§ **ABOUT THIS TASK**:
Among the lines below, copy each one in which "Example" appears.
== SUPPLIED DATA ==
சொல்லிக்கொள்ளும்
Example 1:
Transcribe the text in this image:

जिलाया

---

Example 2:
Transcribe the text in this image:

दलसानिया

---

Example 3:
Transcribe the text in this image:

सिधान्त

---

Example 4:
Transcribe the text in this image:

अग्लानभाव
===
== SUPPLIED DATA ==
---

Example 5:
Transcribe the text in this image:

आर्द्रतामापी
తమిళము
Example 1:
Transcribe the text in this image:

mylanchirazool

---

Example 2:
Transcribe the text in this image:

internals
===
§ **SOLUTION BELOW**:
Example 1:
Example 2:
Example 3:
Example 4:
Example 5:
Example 1:
Example 2:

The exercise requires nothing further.